In June, while attending the GCA Quarterly Chairman’s Meeting, we were offered a fabulous opportunity to tour the Conservatory Garden in Central Park with GCA Honorary Member, Lynden Miller (See more about Lynden Miller below.) Located on the upper east-side, this six-acre garden is the Park’s only formal garden. It earns its name from a huge glass conservatory built in 1898 that was located at the site. In 1934, when maintenance of the conservatory became too expensive, it was torn down. Over the next three years, landscape designer Gilmore D. Clarke, landscape architect Robert Moses and planting “guru” M. Betty Sprout joined forces to refurbish the site. It opened to be public in 1937. The design work represents three different landscape styles: Italian, French and English. These styles comprise the Central Garden, the North Garden and the South Garden respectively. Entering the Conservatory Garden from Fifth and 105th, you pass through the famous Vanderbilt Gate which was installed here in 1939. It is so named because it served as the original entrance to the Vanderbilt Mansion at Fifth Avenue and 58th Street (the present site of Bergdorf Goodman’s) until the mansion’s demolition in 1927. One of the best examples of wrought iron art in New York City, the gate was made in France with ornate design detail by American architect George B. Post.
Straight ahead one first sees the Central Garden—-the Italian Garden. It is lined on both the north and south sides by walkways featuring huge over-arching crabapple trees, which bloom in the spring. Above the Italian Garden, on the west side, is a wrought-iron wisteria pergola which sits atop tiered yew and spirea bushes, looking down on a beautiful geyser fountain. The fountain creates a strong focal point in the middle of a meticulously mowed green lawn. The walkway under the pergola contains medallions inscribed with the names of the 13 original states.

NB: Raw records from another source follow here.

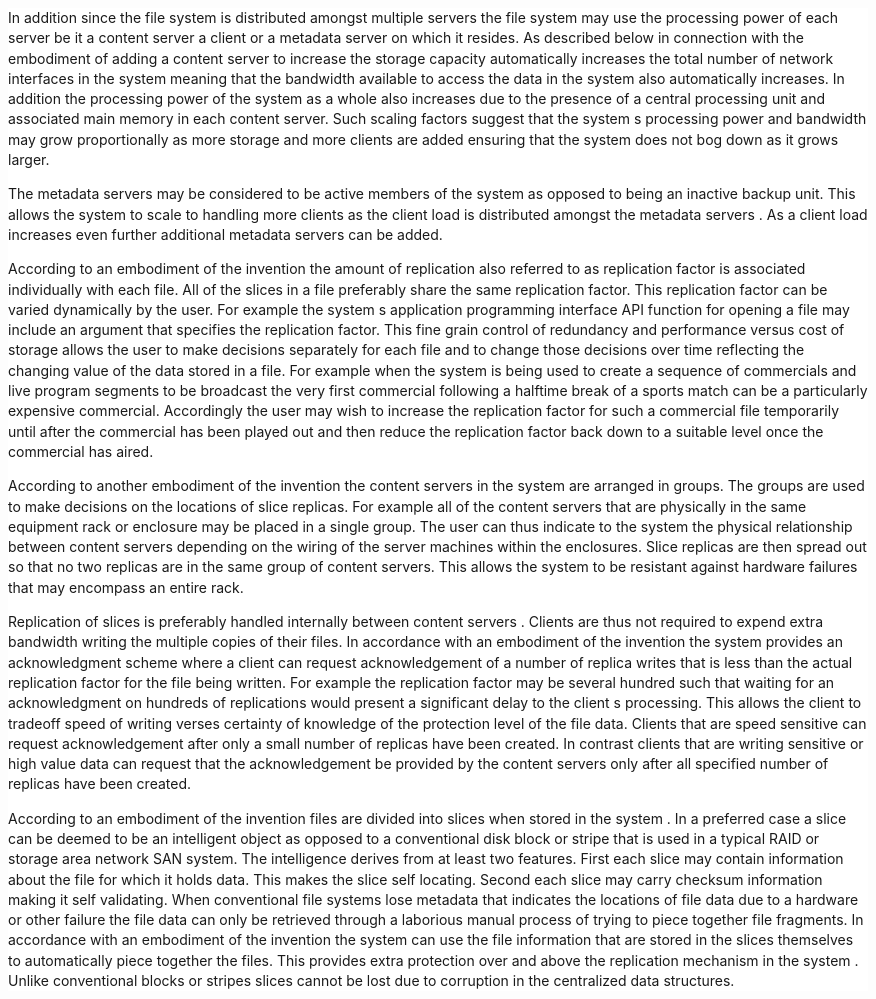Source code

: In addition since the file system is distributed amongst multiple servers the file system may use the processing power of each server be it a content server a client or a metadata server on which it resides. As described below in connection with the embodiment of adding a content server to increase the storage capacity automatically increases the total number of network interfaces in the system meaning that the bandwidth available to access the data in the system also automatically increases. In addition the processing power of the system as a whole also increases due to the presence of a central processing unit and associated main memory in each content server. Such scaling factors suggest that the system s processing power and bandwidth may grow proportionally as more storage and more clients are added ensuring that the system does not bog down as it grows larger.

The metadata servers may be considered to be active members of the system as opposed to being an inactive backup unit. This allows the system to scale to handling more clients as the client load is distributed amongst the metadata servers . As a client load increases even further additional metadata servers can be added.

According to an embodiment of the invention the amount of replication also referred to as replication factor is associated individually with each file. All of the slices in a file preferably share the same replication factor. This replication factor can be varied dynamically by the user. For example the system s application programming interface API function for opening a file may include an argument that specifies the replication factor. This fine grain control of redundancy and performance versus cost of storage allows the user to make decisions separately for each file and to change those decisions over time reflecting the changing value of the data stored in a file. For example when the system is being used to create a sequence of commercials and live program segments to be broadcast the very first commercial following a halftime break of a sports match can be a particularly expensive commercial. Accordingly the user may wish to increase the replication factor for such a commercial file temporarily until after the commercial has been played out and then reduce the replication factor back down to a suitable level once the commercial has aired.

According to another embodiment of the invention the content servers in the system are arranged in groups. The groups are used to make decisions on the locations of slice replicas. For example all of the content servers that are physically in the same equipment rack or enclosure may be placed in a single group. The user can thus indicate to the system the physical relationship between content servers depending on the wiring of the server machines within the enclosures. Slice replicas are then spread out so that no two replicas are in the same group of content servers. This allows the system to be resistant against hardware failures that may encompass an entire rack.

Replication of slices is preferably handled internally between content servers . Clients are thus not required to expend extra bandwidth writing the multiple copies of their files. In accordance with an embodiment of the invention the system provides an acknowledgment scheme where a client can request acknowledgement of a number of replica writes that is less than the actual replication factor for the file being written. For example the replication factor may be several hundred such that waiting for an acknowledgment on hundreds of replications would present a significant delay to the client s processing. This allows the client to tradeoff speed of writing verses certainty of knowledge of the protection level of the file data. Clients that are speed sensitive can request acknowledgement after only a small number of replicas have been created. In contrast clients that are writing sensitive or high value data can request that the acknowledgement be provided by the content servers only after all specified number of replicas have been created.

According to an embodiment of the invention files are divided into slices when stored in the system . In a preferred case a slice can be deemed to be an intelligent object as opposed to a conventional disk block or stripe that is used in a typical RAID or storage area network SAN system. The intelligence derives from at least two features. First each slice may contain information about the file for which it holds data. This makes the slice self locating. Second each slice may carry checksum information making it self validating. When conventional file systems lose metadata that indicates the locations of file data due to a hardware or other failure the file data can only be retrieved through a laborious manual process of trying to piece together file fragments. In accordance with an embodiment of the invention the system can use the file information that are stored in the slices themselves to automatically piece together the files. This provides extra protection over and above the replication mechanism in the system . Unlike conventional blocks or stripes slices cannot be lost due to corruption in the centralized data structures.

Moving on to the North Garden, one enjoys a classic French experience. At its center is a lovely fountain titled the “Three Dancing Maidens”, constructed in 1910 by famous German sculptor Walter Schott. This piece is also referred to as the Untermyer Fountain, named after the family who donated it in 1947. The fountain is surrounded by a parterre with clipped germander hedges in elaborate scrolls. The sloped beds around the fountain are filled with 20,000 blooming tulips in the spring and 2000 Korean chrysanthemums in the fall. There are four entryways into the garden center, representing the four seasons. They showcase full arbors of climbing pink and white “Silver Moon” roses in June.
The third garden lying to the south is English in style and is much less formal than the other two gardens. It is planted for year-round visual excitement and changes monthly. At its center is a bronze sculpture installed in 1936 .…the Burnett Fountain which features two characters from Frances Hodgson Burnett’s “The Secret Garden.” This sculpture sits amidst a charming reflecting pool, full of water lilies and gold fish. The outermost ring of this garden is planted with seasonal perennials, shrubs, trees and grasses that bloom in succession from early spring through fall. The newest addition to this garden is a woodland slope along the outer perimeter.
Sadly In the late 1970’s, this upper east-side area had become one of the most dangerous sites in Central Park, full of graffiti and in serious disrepair. In a true act of inspiration, the then New York City Mayor Koch appointed Elizabeth (Betsy) Barlow Rogers to be the first Administrator of Central Park. One of her responsibilities was to begin the rehabilitation of the Conservatory Garden. For five years, GCA Committee members worked with her on the garden and raised funds to restore the three fountains and remove graffiti. Shortly afterwards, Betsy founded the Central Park Conservancy and began raising public/private funds which today are still vital for the care of the entire Central Park. As you leave the South Garden, you can see the plaque, acknowledging the Garden Club of America for its help in restoring the garden. It was truly a wonderful experience, full of “eye candy” while learning lots of history about this garden and more about Central Park itself!